Results in about 3 weeks

by Robin Kemp

Testing done by Oasis Consulting at the Park at Fort Gillem Apartments is “complete,” according to Forest Park Mayor Angelyne Butler.

In a July 12 e-mail to The Clayton Crescent, Butler said, “The sampling is complete and we are awaiting results.”

The Forest Park Urban Redevelopment Agency, according to Butler, owns the ground beneath the old Army base housing. The units themselves are owned and operated by a private company, Reliant Development Group, LLC. Management there has not returned The Clayton Crescent’s requests for comment.

“However,” Butler wrote in the e-mail, “the Army is responsible under BRAC [Base Realignment and Closure] to address hazardous materials if found.”

The City of Forest Park made a deal with the Army to buy the decommissioned base. However, the Army cannot legally sell contaminated parts of the property until those areas are brought up to certain regulatory standards. Those areas, including one approximately 1000 yards from the complex, are not 100% contamination-free, and may continue to be monitored for decades into the future:

Examples of ongoing monitoring at four toxic sites at the old Fort Gillem. The Southeast Area Dump Site’s final cleanup action was in September 2016, but is being monitored until December 2045. The site is listed as “high risk,” with contaminated soil and groundwater, and access is restricted. The site is near the Park at Fort Gillem Apartments. (Chart: ProPublica.org)

Oasis Consulting tested for lead-based paint, mold, and asbestos inside the apartments, according to Butler. Although the city is “looking to get an indicator of [environmental] matters inside the apartments,” this round of sampling apparently did not include tests for vapor intrusion, the privately-owned sewer system, or drinking water. The complex gets its water from the Clayton County Water Authority, not from local well water. The Army tested and shut down nearby wells years ago and paid to hook up those residents to CCWA water.

Butler wrote, “Ground impact does not run below the housing. No groundwater impact was found by the Army under the housing.”

The Clayton Crescent called Oasis Consulting and left a message July 13, seeking more information about the testing.

The apartments are just east of the Fort Gillem Southeast Burial Site, which the Georgia Department of Natural Resources ranks as a Class I on its Hazardous Sites Index, making it Clayton County’s most toxic site.

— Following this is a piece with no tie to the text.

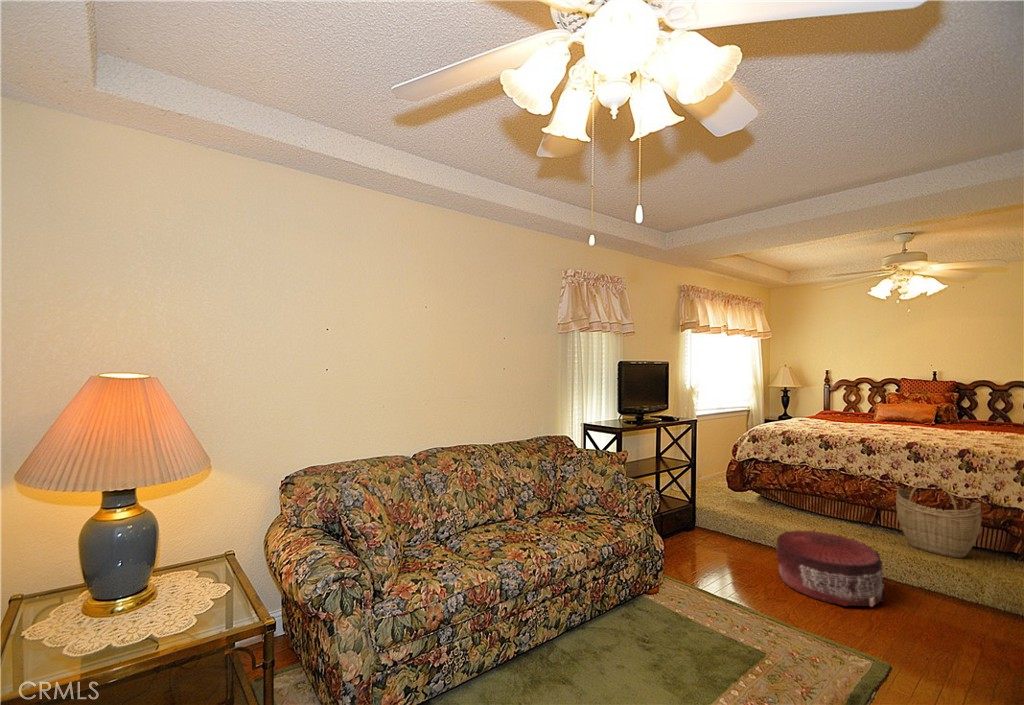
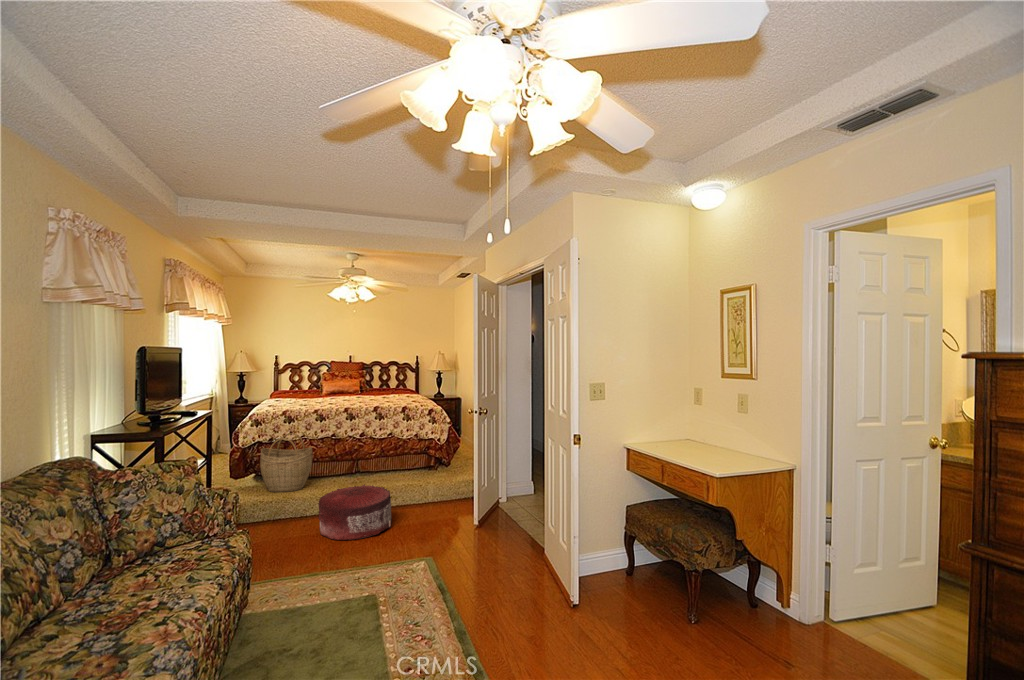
woven basket: present [896,481,982,558] -> present [260,433,312,492]

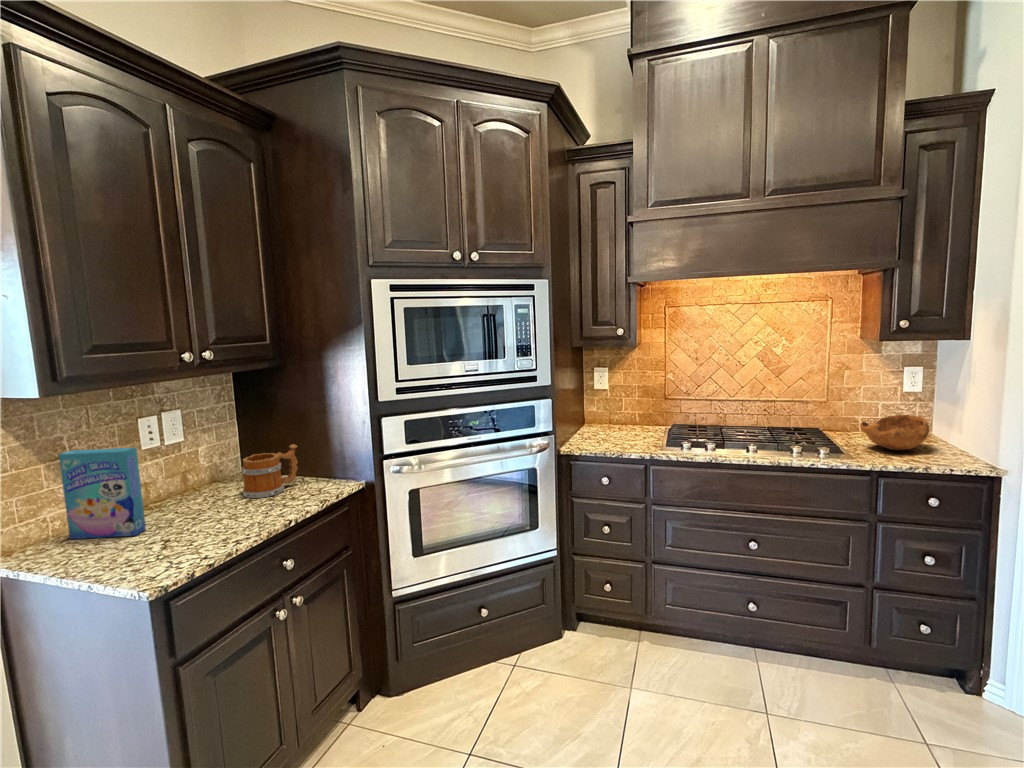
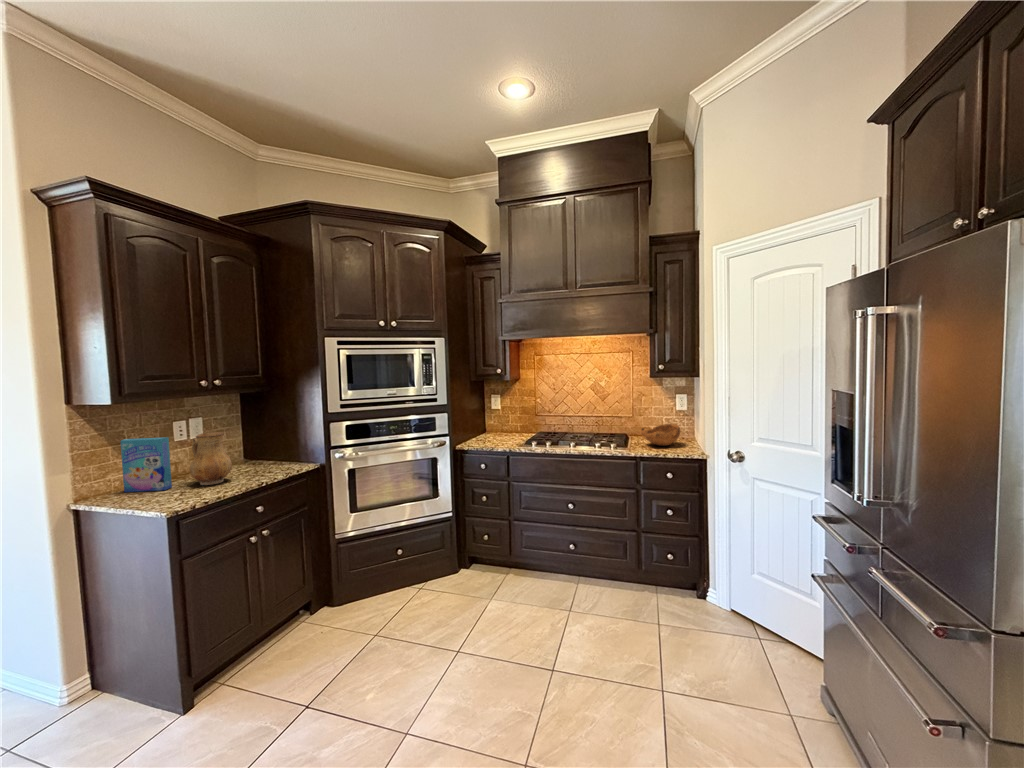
ceramic pitcher: none [173,437,238,525] -> present [190,432,232,485]
mug: present [242,445,298,498] -> none [239,440,277,472]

The Army has known about contamination seeping into local creeks and groundwater sources for decades. Some toxins can rise in vapor form, from contaminated groundwater up through soil, and collect inside nearby homes and buildings. In 2014, the Army depressurized the slab under the Pride and Joy Daycare on Moreland Avenue just south of the apartments. Basically, depressurization allows an accumulation of toxic gases under a cement slab to be vented to the outside air. In this case, trichloroethene (TCE), which is known to cause kidney cancer and which research shows may be linked to non-Hodgkin’s lymphoma and liver cancer, was found at 10 times the amount detected in the air inside the daycare, according to the Georgia Department of Public Health.

That same year, the U.S. Environmental Protection Agency ordered the Army to test areas outside the base, check springs and private wells off base, connect people to county water, hand over all data to the EPA, mitigate bad indoor air, submit plans for fixing the problems, and solicit community input.

Amendments to the property lease between the Army and Holland Park L.P. in 1990 explicitly stated that the parties were aware of the pollution issues at the base and that the Army would not be responsible for any future problems arising from that contamination. In particular, Amendment 35 stated that the lessee (at that time, Holland Park L.P.) would pay to build, operate, and maintain the apartments’ sewage system, and that the Army was not responsible for any contamination “which occur[s] as a consequence of any migration of substances or contaminants from the ‘Known Buried Containment Area’ identified at Exhibit A-1.”

By law, the deed to contaminated property must include a notice to the new owners. However, nothing provides for that owner to notify any tenants of possible risks associated with the property. Some residents told The Clayton Crescent that no one had notified them of the nearby toxic sites when they rented their apartments.

Some residents also have complained to city officials and The Clayton Crescent recently about dust blowing over from the former Army base, where construction on warehouses has been underway for the past few years.

At this point, residents told city officials, they just want to know whether or not their health is at risk.